|| Logic Lecture
|| Péter Mekis
|| BMA-FILD-301.1, BMA-LOTD-102.1, BMI-LOTD-102E.2, BBN-FIL-301.1
|| Friday 10:00-11:30
|| The course assumes some familiarity
with the basic concepts and methods
of modern formal logic; most importantly,
the basics of translating ordinary propositions
into formulas with predicates, constants, variables,
propositional connectives, and quantifiers.
|| The course ends with an oral exam.
After the last lecture, students will get
the final list of the topics covered in the course.
Logic masters students can pick two items
of this list that they don't want to study.
Other students can pick four such items.
The exam will cover
the rest of the topics.
|| The lectures will cover the following topics:
The topics may change during the course, in accordance with student demand.
The Hungarian version of the course will be easier and covers less topics.

#### Tasks to perform:
a: In the logic course description, rewrite the paragraph beginning "The course ends with an oral exam" as a short bulleted list that keeps its main facts.
b: Carry on the logic course description from its last sentence, keeping the same style.

#### Data to examine:
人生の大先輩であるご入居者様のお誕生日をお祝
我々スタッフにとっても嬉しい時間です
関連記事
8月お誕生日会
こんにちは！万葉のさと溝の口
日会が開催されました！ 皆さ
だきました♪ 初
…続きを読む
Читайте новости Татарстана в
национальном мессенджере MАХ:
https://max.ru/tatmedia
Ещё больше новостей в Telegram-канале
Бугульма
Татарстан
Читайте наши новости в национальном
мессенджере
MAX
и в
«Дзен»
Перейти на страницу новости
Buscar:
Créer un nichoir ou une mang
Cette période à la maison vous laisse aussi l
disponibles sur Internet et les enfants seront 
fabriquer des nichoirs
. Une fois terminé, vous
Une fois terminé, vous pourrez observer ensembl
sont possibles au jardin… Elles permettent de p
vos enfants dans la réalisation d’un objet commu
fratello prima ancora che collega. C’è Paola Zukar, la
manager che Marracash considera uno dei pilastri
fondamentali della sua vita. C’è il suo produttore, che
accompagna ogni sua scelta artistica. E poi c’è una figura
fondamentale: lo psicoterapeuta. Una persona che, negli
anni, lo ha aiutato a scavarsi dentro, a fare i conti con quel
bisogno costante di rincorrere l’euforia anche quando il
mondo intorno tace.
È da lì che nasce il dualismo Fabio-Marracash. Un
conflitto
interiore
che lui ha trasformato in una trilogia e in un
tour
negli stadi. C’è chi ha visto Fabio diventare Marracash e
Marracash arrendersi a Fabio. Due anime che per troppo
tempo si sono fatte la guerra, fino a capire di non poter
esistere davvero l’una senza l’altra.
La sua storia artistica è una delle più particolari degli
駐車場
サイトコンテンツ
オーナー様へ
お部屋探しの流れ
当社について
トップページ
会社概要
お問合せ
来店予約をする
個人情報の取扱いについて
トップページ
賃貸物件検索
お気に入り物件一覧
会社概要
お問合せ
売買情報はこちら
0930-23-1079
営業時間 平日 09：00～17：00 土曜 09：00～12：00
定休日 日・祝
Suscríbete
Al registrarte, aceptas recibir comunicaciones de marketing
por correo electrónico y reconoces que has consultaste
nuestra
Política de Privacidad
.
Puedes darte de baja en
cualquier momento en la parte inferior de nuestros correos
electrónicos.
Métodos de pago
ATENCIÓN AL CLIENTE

#### Solved tasks:
a:
- The course ends with an oral exam.
- After the last lecture, students receive the final list of topics covered.
- Logic masters students may exclude two items from the list; other students may exclude four.
- The exam covers all remaining topics.

b:
- introduction: the concept of modern formal logic
and its place in the foundational studies;
- syntax and semantics of
standard first-order languages;
- first-order analytic trees and the decision problem;
- first-order theories: basic concepts and methods;
- Peano arithmetic:
language, definitions, basic theorems,
and the standard model;
- standard first-order calculus:
deductions and metatheorems;
- soundness and completeness of the
standard first-order calculus;
- the compactness theorem and
nonstandard models of Peano arithmetic;
- the downward Löwenheim-Skolem theorem;
- overview of Gödel's incompleteness results;
- higher-order logic;
- definite descriptions and semantic value gaps;
- modal and intensional logic.
- Lecture notes (updated during the course)
- Gamut, L. T. F.,
Logic, Language, and Meaning. Vol 1:
Introduction to Logic. Chicago UP, 1991.
- Mendelson, E.,
Introduction to Mathematical logic .
4th ed. Springer, 1997.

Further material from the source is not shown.